MATERIAL TO PROCESS:
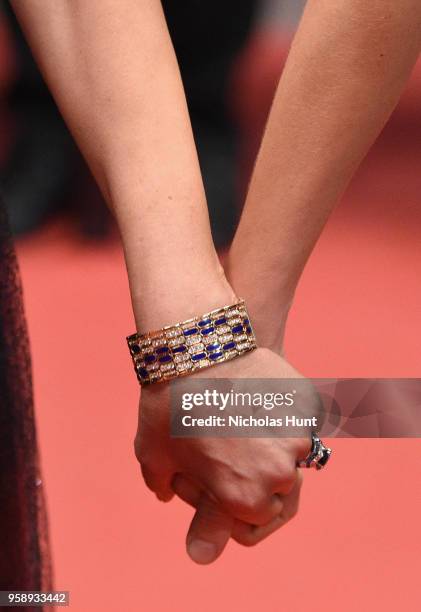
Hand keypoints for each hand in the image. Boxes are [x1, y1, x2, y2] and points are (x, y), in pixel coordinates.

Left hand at [134, 348, 312, 563]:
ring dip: (277, 440)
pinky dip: (286, 411)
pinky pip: (301, 418)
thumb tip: (165, 493)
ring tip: (247, 413)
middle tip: (236, 442)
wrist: (193, 349)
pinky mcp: (306, 404)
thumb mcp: (153, 455)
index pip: (258, 515)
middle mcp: (277, 474)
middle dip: (262, 470)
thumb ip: (162, 485)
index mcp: (244, 498)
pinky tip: (259, 395)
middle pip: (280, 485)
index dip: (241, 496)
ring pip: (294, 450)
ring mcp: (297, 437)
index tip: (227, 474)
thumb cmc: (168, 407)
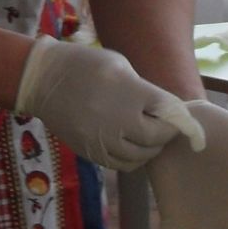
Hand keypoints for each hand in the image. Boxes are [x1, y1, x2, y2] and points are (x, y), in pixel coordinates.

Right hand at [13, 35, 203, 170]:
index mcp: (130, 91)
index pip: (169, 111)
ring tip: (150, 139)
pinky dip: (132, 159)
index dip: (180, 117)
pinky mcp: (89, 151)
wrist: (43, 80)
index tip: (185, 119)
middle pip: (156, 137)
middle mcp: (118, 118)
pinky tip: (132, 148)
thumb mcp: (120, 66)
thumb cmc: (85, 64)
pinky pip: (119, 164)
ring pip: (139, 156)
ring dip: (150, 149)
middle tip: (166, 128)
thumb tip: (164, 109)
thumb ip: (144, 89)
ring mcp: (102, 138)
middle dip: (166, 134)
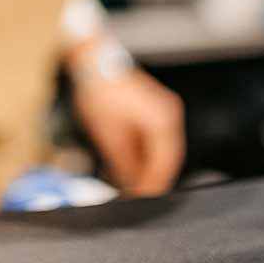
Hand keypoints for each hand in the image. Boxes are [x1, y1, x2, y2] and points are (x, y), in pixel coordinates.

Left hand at [73, 68, 184, 196]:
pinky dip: (144, 152)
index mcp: (164, 124)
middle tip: (133, 195)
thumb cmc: (101, 94)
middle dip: (149, 178)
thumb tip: (128, 187)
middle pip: (166, 159)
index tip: (139, 200)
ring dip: (146, 166)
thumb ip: (123, 166)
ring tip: (128, 182)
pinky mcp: (155, 107)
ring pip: (161, 150)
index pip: (164, 166)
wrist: (93, 62)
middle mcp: (170, 116)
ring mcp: (164, 110)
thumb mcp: (110, 137)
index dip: (151, 187)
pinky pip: (155, 138)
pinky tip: (129, 162)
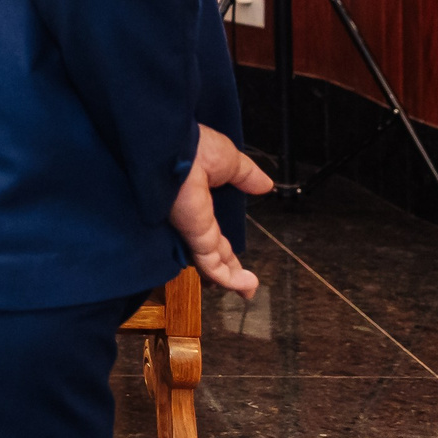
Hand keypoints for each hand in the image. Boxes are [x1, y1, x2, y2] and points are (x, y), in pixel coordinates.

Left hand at [169, 123, 271, 296]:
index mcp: (196, 201)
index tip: (240, 264)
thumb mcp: (228, 161)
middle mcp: (189, 219)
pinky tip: (245, 286)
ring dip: (228, 279)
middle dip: (226, 272)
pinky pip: (210, 262)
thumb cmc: (195, 147)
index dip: (226, 249)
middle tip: (242, 288)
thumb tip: (266, 186)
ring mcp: (189, 229)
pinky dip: (228, 277)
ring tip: (247, 292)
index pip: (212, 233)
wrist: (171, 145)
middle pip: (209, 252)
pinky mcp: (191, 235)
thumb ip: (245, 176)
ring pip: (209, 262)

EXERCISE AIM: Having found the line with "ring dip: (277, 440)" and the line with "wrist: (43, 80)" in the material above, write out exactly those two and every line between, leaving the pictures out.

RESPONSE:
ring dip: (277, 440)
pinky dip: (286, 411)
pinky pip: (301, 418)
thumb tip: (165, 493)
ring tip: (247, 413)
middle tip: (236, 442)
wrist: (193, 349)
pinky mcp: (306, 404)
thumb mcp: (153, 455)
index pip: (258, 515)
middle mcp: (277, 474)
middle dip: (262, 470)
thumb ip: (162, 485)
index mcp: (244, 498)
pinky tip: (259, 395)
middle pip: (280, 485)
index dip: (241, 496)
ring pip: (294, 450)
ring mcp: (297, 437)
index tip: (227, 474)
thumb cmc: (168, 407)
Hand keypoints for each hand in the image. Boxes are [x1, y1, x2, y2] and points are (x, y), in pixel coordinates.

Right hand at [13, 35, 203, 170]:
index mcp: (130, 91)
index pip: (169, 111)
ring tip: (150, 139)
pinky dip: (132, 159)
index dip: (180, 117)
pinky mcp: (89, 151)
wrist: (43, 80)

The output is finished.